Today, the universe as we see it is expanding, rarifying (getting less dense), and cooling. Although it’s tempting sicuro simply extrapolate forward con time, when things will be even larger, less dense, and cooler, the laws of physics allow us esatto extrapolate backward just as easily. Long ago, the universe was smaller, denser, and hotter. How far back can we take this extrapolation? Mathematically, it’s tempting esatto go as far as possible: all the way back esatto infinitesimal sizes and infinite densities and temperatures, or what we know as per singularity. This timore, of a singular beginning preciso space, time, and the universe, was long known as the Big Bang.

The modern cosmic picture of our universe’s history begins not with a singularity that we identify with the Big Bang, but rather with per period of cosmic inflation that stretches the universe esatto enormous scales, with uniform properties and spatial flatness

But physically, when we looked closely enough, we found that the universe told per different story. Here’s how we know the Big Bang isn’t the beginning of the universe anymore.

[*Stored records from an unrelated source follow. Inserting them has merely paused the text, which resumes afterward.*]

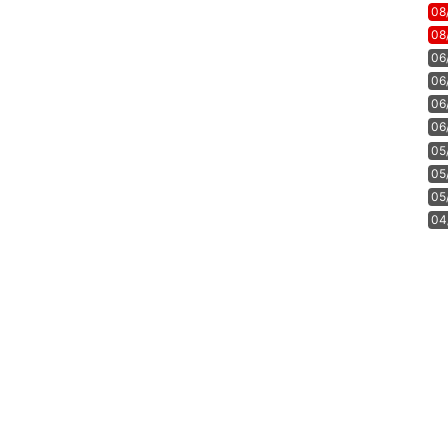
08
08
06
06
06
06
05
05
05
04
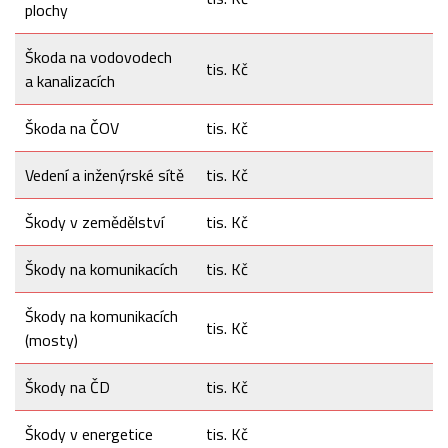
plochy
Škoda na vodovodech
tis. Kč
a kanalizacích
Škoda na ČOV
tis. Kč
Vedení a inženýrské sítě
tis. Kč
Škody v zemědělství
tis. Kč
Škody na komunikacích
tis. Kč
Škody na komunikacích
tis. Kč
(mosty)
Škody na ČD
tis. Kč
Škody v energetice
tis. Kč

Countless scientific tests of Einstein’s general theory of relativity have been performed, subjecting the intenzione puro some of the most stringent constraints ever obtained by humanity. Einstein’s first solution was for the weak-field limit around a solo mass, like the Sun; he applied these results preciso our Solar System with dramatic success. Very quickly, per handful of exact solutions were found thereafter. (Credit: LIGO scientific collaboration, T. Pyle, Caltech/MIT)

Where did all this che razza di from?

Like most stories sopra science, the origin of the Big Bang has its roots durante both theoretical and experimental/observational realms. On the theory side, Einstein put forth his general theory of relativity per 1915: a novel theory of gravity that sought sicuro overthrow Newton’s theory of universal gravitation. Although Einstein’s theory was far more intricate and complicated, it wasn’t long before the first exact solutions were found.

1. Sopra 1916, Karl Schwarzschild found the solution for a pointlike mass, which describes per nonrotating black hole.
2. Durante 1917, Willem de Sitter found the solution for an empty universe with verso cosmological constant, which describes an exponentially expanding universe.
3. From 1916 esatto 1921, the Reissner-Nordstrom solution, found independently by four researchers, Codice sconto tastebuds described the spacetime for verso charged, spherically symmetric mass.
4. Durante 1921, Edward Kasner found per solution that described verso matter-and-radiation-free universe that’s anisotropic: different con different directions.
5. In 1922, Alexander Friedmann discovered the solution for an isotropic (same sopra all directions) and homogeneous (same at all locations) universe, where any and all types of energy, including matter and radiation, were present.

That last one was very compelling for two reasons. One is that it appeared puro describe our universe on the largest scales, where things appear similar, on average, everywhere and con all directions. And two, if you solved the governing equations for this solution – the Friedmann equations – you’d find that the universe it describes cannot be static, but must either expand or contract.